7. Engagement für die Erhaltung bezahlbaren Wohnraumes (Bestandssicherung)
7.1: Erhaltungssatzungsgebiete, Abwendungserklärungen, Vorkaufsrecht
Es gibt im Stadtgebiet 20 solcher Gebiete mit rund 136.000 WE und 238.500 Bewohnern, die es vor Verdrängung durch Luxussanierungen und damit verbundenen Mietsteigerungen zu schützen gilt.
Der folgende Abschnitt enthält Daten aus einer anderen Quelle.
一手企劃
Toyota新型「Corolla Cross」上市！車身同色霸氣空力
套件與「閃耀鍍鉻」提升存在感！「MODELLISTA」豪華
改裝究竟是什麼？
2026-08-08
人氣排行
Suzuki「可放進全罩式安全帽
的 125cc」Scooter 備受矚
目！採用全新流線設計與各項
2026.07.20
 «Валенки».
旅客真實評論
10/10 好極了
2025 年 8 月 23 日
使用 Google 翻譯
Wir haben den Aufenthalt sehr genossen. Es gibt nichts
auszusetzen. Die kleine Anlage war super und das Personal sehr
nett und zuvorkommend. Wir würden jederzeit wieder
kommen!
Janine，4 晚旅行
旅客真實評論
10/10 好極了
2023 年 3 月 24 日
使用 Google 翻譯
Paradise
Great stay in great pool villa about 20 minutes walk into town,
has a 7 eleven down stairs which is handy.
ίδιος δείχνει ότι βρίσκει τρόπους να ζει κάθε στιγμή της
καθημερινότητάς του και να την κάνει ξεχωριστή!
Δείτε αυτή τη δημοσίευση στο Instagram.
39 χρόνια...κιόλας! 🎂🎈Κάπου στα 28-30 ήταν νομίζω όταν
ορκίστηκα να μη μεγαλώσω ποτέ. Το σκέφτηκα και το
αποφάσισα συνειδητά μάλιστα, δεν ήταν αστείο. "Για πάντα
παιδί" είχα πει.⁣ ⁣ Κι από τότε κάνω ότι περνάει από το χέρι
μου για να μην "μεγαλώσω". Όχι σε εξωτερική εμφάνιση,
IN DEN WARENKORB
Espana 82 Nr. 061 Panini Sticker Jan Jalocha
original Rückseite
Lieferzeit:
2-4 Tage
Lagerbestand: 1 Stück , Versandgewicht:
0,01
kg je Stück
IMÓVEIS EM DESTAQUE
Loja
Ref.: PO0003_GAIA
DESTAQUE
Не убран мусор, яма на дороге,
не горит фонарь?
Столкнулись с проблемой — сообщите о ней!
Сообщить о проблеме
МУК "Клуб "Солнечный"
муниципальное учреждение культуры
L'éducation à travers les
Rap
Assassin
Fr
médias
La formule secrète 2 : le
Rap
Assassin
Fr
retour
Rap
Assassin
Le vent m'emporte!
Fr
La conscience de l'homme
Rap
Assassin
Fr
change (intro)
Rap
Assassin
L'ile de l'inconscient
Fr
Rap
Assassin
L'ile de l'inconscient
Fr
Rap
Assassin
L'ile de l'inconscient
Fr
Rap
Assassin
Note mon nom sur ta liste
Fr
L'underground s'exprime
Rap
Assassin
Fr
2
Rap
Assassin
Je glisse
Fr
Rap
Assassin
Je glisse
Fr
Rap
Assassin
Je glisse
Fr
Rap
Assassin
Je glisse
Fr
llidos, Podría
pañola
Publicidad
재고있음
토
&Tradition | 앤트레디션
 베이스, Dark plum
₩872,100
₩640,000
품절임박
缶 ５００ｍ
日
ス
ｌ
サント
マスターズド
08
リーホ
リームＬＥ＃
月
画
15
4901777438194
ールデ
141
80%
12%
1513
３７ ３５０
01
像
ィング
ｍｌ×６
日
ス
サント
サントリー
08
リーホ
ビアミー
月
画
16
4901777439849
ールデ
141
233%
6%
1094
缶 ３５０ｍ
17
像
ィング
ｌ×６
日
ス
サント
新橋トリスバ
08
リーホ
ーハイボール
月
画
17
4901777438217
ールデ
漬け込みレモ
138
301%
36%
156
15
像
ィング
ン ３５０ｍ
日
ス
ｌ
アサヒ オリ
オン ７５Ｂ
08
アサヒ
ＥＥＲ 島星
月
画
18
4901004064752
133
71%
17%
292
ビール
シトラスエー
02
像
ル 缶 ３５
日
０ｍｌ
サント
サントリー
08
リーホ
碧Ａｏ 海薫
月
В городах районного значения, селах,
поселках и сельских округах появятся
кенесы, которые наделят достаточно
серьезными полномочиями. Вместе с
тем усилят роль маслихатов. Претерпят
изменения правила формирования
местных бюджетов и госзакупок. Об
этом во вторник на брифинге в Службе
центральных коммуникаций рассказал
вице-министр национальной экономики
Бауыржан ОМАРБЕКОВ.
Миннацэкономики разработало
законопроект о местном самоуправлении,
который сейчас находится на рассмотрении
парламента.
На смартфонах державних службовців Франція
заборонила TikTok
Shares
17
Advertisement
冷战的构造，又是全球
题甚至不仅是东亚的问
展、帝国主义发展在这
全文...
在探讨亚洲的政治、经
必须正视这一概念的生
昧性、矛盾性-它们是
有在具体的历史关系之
Zwischen 1993 und 2015 wurde in 73 Fällen das Vorkaufsrecht mit 1.o58 WE ausgeübt und kam es zu 406Abwendungserklärungen mit 6.871 WE. Insgesamt sind heute 516.108 qm geschützt.
Zuletzt gab es die Fälle mit der BayernLB/GBW AG und dem Kauf durch ein Augsburger Privatunternehmen, wo die Stadt zur Sicherung der Bezahlbarkeit ein teures Vorkaufsrecht ausüben musste (216 Mill Euro für 949 WE – wenn nicht in den allerletzten Tagen nochmals ein Ankauf nötig geworden ist).

Die beiden Referatsleiter konkretisierten übersichtsmäßig die Potentiale, Großprojekte, Regionalschwerpunkte sowie die städtische Grundstückspolitik im einzelnen. Sie sprachen über die Umwandlung von Gewerbeflächen in Wohnen und den Bedarf an neuen Gewerbeflächen (worüber die der zuständige Wirtschaftsreferent, 2. Bürgermeister Schmid, ja kürzlich geäussert hat).Anhand von Bauplänen wurden die Steigerungen angesprochen.
Weiters wurde der Genossenschaftliche Wohnungsbau und das Bauen durch Baugemeinschaften belegt. Es wurde auch die Frage von Hochhausbauten angeschnitten, wobei die Chefin des Planungsreferates erklärte, nicht grundsätzlich dagegen sei, aber dies nur bis 70/80 m sinnvoll sei (offiziell ist ab 24 m ein Hochhaus) , bei grösseren Höhe das „wirtschaftlicher Unfug“ sei (Die Aufwendungen für Treppen, Lifte und die Installationen übertreffen dann den Grundstückspreis-Vorteil). „Clusterwohnen“ sei der bessere Weg.

Die Chefs von GEWOFAG und GWG brachten dann konkrete aktuelle Beispiele für die neuen innovativen Wege im Wohnungsbau
(siehe oben), worüber aus gegebenem Anlass zu berichten sein wird.